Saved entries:
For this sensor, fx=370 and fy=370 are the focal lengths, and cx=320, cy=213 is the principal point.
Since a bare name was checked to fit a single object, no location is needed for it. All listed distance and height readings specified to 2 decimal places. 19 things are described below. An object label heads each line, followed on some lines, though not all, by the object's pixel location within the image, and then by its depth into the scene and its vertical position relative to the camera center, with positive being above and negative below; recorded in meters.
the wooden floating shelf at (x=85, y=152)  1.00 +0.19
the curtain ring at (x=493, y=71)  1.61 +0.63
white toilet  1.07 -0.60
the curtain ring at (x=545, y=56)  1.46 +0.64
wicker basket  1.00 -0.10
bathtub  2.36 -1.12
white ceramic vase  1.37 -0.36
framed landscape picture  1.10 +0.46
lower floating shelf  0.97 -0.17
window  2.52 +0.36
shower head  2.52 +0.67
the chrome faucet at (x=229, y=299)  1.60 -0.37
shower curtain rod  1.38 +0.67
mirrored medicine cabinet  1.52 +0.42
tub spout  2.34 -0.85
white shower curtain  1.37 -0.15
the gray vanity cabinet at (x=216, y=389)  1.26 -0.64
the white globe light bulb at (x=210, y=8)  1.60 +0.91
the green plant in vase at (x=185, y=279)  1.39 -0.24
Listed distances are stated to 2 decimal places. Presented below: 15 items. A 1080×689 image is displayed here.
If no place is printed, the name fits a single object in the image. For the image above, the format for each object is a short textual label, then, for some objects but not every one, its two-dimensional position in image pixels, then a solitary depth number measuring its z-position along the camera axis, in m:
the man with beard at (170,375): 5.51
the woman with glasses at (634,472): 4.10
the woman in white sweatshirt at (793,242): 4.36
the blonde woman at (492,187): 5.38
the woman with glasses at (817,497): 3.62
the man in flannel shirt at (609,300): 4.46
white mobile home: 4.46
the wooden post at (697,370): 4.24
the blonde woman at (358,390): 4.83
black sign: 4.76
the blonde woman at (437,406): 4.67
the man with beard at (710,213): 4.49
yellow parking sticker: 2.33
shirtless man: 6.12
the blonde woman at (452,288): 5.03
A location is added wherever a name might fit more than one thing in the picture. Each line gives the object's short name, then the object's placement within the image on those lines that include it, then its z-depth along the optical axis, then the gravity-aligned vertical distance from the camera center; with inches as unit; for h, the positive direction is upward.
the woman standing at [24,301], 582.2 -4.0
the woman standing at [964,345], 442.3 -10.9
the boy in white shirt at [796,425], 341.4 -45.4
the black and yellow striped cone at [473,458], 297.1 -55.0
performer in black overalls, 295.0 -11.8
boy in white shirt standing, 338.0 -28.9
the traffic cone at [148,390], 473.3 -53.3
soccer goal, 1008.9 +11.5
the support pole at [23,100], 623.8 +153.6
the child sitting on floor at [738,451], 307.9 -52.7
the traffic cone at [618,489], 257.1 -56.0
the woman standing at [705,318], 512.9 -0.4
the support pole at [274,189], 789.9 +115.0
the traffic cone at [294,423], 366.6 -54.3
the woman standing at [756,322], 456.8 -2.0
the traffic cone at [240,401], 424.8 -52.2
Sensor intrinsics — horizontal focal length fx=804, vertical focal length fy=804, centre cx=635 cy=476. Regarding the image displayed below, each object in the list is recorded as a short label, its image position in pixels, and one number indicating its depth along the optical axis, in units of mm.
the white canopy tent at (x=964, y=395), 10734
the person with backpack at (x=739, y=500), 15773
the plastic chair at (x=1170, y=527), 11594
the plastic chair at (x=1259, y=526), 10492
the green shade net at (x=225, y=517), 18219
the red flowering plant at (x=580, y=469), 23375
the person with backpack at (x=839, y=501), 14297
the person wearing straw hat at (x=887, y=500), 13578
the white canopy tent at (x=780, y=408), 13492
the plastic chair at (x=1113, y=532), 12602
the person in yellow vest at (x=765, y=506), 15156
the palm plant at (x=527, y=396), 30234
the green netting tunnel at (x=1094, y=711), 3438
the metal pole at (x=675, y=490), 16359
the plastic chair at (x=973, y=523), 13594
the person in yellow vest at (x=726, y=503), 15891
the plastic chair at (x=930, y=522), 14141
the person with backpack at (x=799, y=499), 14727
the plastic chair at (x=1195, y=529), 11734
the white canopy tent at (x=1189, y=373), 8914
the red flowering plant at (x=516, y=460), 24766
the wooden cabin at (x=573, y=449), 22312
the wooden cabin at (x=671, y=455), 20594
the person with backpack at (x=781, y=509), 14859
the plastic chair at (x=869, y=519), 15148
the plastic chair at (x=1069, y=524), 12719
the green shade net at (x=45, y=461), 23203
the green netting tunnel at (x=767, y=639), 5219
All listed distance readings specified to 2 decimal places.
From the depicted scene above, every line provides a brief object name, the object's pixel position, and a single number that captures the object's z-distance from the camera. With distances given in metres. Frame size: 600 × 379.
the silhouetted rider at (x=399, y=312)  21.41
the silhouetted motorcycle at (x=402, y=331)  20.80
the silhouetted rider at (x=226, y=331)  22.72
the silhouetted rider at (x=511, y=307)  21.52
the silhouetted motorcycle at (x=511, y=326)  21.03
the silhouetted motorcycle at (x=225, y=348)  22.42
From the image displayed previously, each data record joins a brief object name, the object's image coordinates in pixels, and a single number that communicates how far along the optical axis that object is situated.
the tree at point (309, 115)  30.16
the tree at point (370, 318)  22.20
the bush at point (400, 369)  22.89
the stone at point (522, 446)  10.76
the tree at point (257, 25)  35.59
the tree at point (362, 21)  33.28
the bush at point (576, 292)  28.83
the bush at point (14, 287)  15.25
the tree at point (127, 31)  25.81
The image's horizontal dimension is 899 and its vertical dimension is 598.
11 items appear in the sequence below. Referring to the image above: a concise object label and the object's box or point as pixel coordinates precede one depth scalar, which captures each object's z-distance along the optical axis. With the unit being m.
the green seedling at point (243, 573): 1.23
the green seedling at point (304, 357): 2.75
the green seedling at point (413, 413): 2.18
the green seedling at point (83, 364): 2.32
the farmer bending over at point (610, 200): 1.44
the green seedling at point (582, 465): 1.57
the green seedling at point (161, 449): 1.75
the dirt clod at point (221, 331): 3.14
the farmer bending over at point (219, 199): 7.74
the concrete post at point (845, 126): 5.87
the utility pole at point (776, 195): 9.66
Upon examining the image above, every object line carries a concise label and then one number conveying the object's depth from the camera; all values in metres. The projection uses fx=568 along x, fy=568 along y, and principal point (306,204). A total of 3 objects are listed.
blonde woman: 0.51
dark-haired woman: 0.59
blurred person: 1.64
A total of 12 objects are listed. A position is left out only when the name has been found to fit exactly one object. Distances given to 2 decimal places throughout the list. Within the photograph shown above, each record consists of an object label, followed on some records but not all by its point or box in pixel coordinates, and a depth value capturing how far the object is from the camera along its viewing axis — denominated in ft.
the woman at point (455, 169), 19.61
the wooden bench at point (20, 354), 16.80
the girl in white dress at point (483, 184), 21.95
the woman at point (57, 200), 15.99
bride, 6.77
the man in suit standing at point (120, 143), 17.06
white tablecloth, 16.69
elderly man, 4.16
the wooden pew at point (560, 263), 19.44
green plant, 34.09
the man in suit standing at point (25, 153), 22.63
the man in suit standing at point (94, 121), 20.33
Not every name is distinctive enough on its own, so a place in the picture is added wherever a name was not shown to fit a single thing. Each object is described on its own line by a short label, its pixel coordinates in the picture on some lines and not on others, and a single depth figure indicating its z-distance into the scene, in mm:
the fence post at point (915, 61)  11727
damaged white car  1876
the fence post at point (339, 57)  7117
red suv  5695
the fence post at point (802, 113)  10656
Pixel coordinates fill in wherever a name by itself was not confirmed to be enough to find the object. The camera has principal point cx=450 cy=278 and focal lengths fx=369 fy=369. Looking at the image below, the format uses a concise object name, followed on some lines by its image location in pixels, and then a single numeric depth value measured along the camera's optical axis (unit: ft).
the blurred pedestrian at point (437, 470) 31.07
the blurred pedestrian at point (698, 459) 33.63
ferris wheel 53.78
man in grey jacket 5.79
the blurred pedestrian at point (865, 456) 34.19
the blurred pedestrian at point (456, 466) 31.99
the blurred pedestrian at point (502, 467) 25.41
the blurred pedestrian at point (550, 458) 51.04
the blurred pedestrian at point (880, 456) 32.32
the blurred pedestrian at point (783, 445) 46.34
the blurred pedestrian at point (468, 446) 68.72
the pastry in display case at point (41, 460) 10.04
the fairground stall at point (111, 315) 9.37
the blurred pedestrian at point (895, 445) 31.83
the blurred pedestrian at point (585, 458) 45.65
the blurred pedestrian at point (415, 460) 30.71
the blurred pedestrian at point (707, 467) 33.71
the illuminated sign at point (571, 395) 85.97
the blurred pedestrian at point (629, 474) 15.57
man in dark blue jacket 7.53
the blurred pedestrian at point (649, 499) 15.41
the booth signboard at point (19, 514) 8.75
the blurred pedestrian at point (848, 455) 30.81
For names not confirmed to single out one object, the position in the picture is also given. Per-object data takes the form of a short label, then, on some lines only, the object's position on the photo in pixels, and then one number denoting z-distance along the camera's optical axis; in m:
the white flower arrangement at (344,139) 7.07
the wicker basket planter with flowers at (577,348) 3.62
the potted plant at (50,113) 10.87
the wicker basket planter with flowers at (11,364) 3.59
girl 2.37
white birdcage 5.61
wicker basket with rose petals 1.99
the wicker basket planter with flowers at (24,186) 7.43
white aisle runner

▸ Your objective:
Copy nothing beyond the line containing "the chrome faucet". Transcribe exactly from the first line of the entries down to that line, inclusive.

▸ Exercise answer:
For this sensor, fx=370 and fy=370 are the focal lengths, and cx=320, cy=213 is the principal point.
Since a bare name was checked to fit a single object, no location is needed for it. All listed distance and height readings specified to 2 decimal places. 19 things are described below. An object label heads each line, followed on some lines, though not all, by the object's pixel location within the image, and then by its depth into the scene and its vertical position relative to the camera center, with positive being above and negative below; recorded in meters.
the wooden floating shelf at (x=85, y=152)  1.00 +0.19
the curtain ring at (x=493, y=71)  1.61 +0.63
white toilet  1.07 -0.60
the curtain ring at (x=545, y=56)  1.46 +0.64
wicker basket  1.00 -0.10
bathtub  2.36 -1.12
white ceramic vase  1.37 -0.36
framed landscape picture  1.10 +0.46
lower floating shelf  0.97 -0.17
window  2.52 +0.36
shower head  2.52 +0.67
the chrome faucet at (x=229, y=299)  1.60 -0.37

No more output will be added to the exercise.